Du carré vert au rouge

"Mon cheminement a pris du temps, comme s'il fallait que la masse fasse ses preuves."

Conflit étudiant - grève illimitée - printemps 2012


Garance Philippe - L'auteure est étudiante à l'École supérieure de théâtre de l'UQAM.

J'ai voté non. J'avais voté non. Certains m'ont dit que j'avais perdu foi. D'autres m'ont dit que j'étais enfin devenue réaliste.
Non pas parce que je croyais que la hausse des droits de scolarité était juste ou appropriée. J'avais voté non, car, à mon sens, le fait de descendre dans les rues et gueuler à s'en époumoner n'était pas la bonne façon de revendiquer. Avant aujourd'hui, jamais je n'aurais pu concevoir le pouvoir d'une foule, l'impact d'un rassemblement.
Récemment, le jour d'une manifestation populaire, dans le métro, une fillette discutait avec ses parents de l'acte qu'elle allait poser en participant au regroupement. Elle s'est mise à chanter, comme par réflexe, La manifestation, des Cowboys Fringants. J'ai ri, de connivence avec ses parents. J'ai ri, car longtemps, chaque fois que j'entendais parler de manifestations, je me rappelais les paroles des Cowboys: «J'en suis v'nu à' conclusion que ça va prendre ben du soleil, sinon c'est pas d'main la veille qu'on va faire la révolution.»
J'ai toujours cru que les manifestants étaient faits en chocolat.

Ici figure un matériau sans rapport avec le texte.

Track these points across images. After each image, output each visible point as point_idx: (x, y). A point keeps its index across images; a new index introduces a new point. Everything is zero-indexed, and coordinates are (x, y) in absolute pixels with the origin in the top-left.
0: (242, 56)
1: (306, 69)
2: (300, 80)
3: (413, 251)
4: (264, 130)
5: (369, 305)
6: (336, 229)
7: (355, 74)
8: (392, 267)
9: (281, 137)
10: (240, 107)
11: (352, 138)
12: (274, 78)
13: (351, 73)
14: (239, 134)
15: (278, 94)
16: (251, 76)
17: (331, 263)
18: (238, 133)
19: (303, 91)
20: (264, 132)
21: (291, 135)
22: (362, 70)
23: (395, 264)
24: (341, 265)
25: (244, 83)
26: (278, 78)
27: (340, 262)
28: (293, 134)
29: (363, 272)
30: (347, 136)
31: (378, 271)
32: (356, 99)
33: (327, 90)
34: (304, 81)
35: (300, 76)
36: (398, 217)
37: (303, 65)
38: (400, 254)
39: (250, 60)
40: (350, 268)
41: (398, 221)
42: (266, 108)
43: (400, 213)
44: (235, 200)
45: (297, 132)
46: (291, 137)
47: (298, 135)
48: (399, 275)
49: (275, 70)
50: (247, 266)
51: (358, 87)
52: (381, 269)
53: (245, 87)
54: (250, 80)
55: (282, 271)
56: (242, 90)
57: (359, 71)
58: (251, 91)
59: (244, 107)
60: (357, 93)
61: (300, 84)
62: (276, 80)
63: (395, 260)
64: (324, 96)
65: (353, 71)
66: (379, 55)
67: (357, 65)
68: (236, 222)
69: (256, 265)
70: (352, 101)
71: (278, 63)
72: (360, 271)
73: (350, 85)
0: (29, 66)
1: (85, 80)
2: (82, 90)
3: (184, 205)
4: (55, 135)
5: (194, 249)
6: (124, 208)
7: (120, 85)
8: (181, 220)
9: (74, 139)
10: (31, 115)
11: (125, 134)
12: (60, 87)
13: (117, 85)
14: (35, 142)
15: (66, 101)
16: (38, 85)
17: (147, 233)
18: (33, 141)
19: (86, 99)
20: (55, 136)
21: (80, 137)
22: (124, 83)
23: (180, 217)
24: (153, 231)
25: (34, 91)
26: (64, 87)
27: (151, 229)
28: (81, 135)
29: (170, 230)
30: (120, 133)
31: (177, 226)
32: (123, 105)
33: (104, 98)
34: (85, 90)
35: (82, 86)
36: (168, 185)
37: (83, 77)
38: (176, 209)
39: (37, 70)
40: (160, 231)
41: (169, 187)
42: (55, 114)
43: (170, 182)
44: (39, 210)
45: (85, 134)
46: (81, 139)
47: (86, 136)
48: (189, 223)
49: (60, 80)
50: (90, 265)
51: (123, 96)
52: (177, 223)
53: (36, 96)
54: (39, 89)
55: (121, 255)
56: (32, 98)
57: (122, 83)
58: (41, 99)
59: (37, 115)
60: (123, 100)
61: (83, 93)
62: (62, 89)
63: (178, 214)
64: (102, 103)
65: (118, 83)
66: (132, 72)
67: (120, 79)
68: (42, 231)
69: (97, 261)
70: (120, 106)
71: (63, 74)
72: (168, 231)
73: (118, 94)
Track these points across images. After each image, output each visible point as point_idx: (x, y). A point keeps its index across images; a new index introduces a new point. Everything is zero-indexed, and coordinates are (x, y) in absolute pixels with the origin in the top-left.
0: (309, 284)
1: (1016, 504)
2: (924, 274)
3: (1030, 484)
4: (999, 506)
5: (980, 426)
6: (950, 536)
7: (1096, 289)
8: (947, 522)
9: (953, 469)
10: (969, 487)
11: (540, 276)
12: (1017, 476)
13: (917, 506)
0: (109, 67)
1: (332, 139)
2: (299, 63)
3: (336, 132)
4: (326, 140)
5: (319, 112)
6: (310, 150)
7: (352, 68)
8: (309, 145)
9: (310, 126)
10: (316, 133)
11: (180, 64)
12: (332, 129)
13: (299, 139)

J'ai toujours cru que les instances plus grandes que nous, sur lesquelles nous n'avons aucun contrôle, allaient à jamais déterminer nos actions ou du moins, influer la motivation entraînant la persévérance à mener ces dernières à terme.
Mon cheminement a pris du temps, comme s'il fallait que la masse fasse ses preuves. Je levais le nez sur les fervents de la grève parce que j'avais une profonde certitude que tout ce qu'ils feraient serait de freiner une entente future, qu'ils feraient mal paraître la population étudiante.
Petit à petit, je me suis fait contredire. À ma plus grande surprise, voire à mon plus grand bonheur, ma hantise de la honte s'est transformée en l'émancipation d'une fierté. La coalition évolue, grandit, et surtout, bâtit sa lutte autour d'une volonté pacifiste impressionnante.
J'ai donc changé mon fusil d'épaule.
L'usage de cette expression n'est pas simple. La résonnance de cette analogie est étrangement à propos. L'addition quotidienne des jours de désertion se meut en un climat de guerre. On parle de conflit, on parle de lutte, mais personnellement, j'ai l'impression qu'on peut aussi parler de guerre. Ce n'est pas pour rien que le mouvement fait écho à celui du Printemps arabe.
Au lendemain de ma conversion, je suis descendue dans les rues, m'époumonant. À un moment, il s'est mis à pleuvoir. Apeurée de la réminiscence du passage chanté des Cowboys Fringants, j'attendais. J'attendais, pleine d'angoisse, que les gens du mouvement se dissipent, que les gens mouillés soient découragés par la chute des gouttes. En tant que récente partisane, j'avais peur d'être déçue de mes troupes, d'en vouloir aux idéaux m'ayant fait passer d'un camp à l'autre.
En changeant mon fusil d'épaule, je me suis armée de convictions et d'endurcissement. Je suis devenue soldate. Malgré tout, à mes yeux, et à ceux de plusieurs de mes pairs, il peut être épeurant d'être au front d'un terrain miné. Toutefois, et c'est ici où je regagne ma foi, mes alliés combattants et moi n'avons pas peur, ni du gouvernement, ni de la pluie.